## What to produce
Reproduce these lines with "white backdrop" swapped for "gray backdrop" wherever it occurs, changing nothing else, and omit the pictures from your answer.

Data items
_ _ _
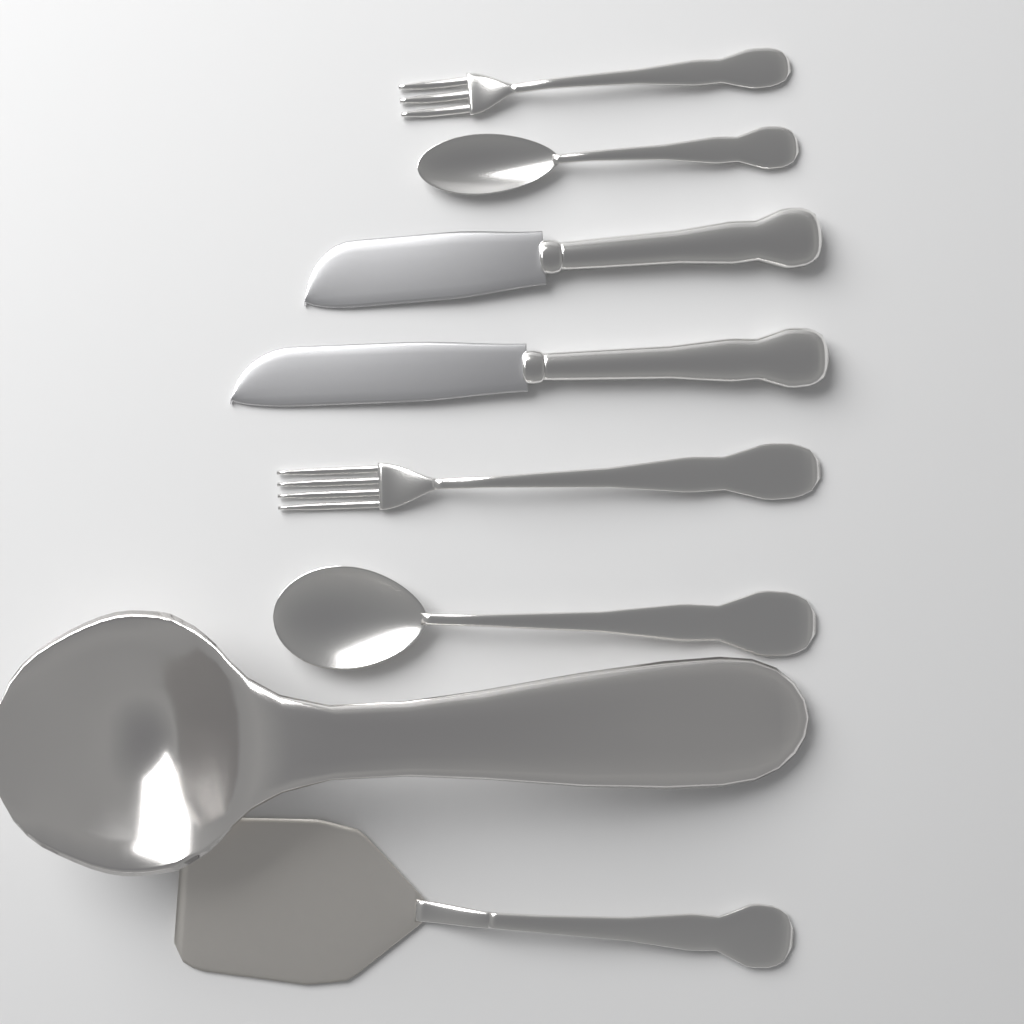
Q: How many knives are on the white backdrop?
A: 2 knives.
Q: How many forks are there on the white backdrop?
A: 2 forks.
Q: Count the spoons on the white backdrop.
_ _ _
## Answer to the exercise
Q: How many knives are on the gray backdrop?
A: 2 knives.
Q: How many forks are there on the gray backdrop?
A: 2 forks.
Q: Count the spoons on the gray backdrop.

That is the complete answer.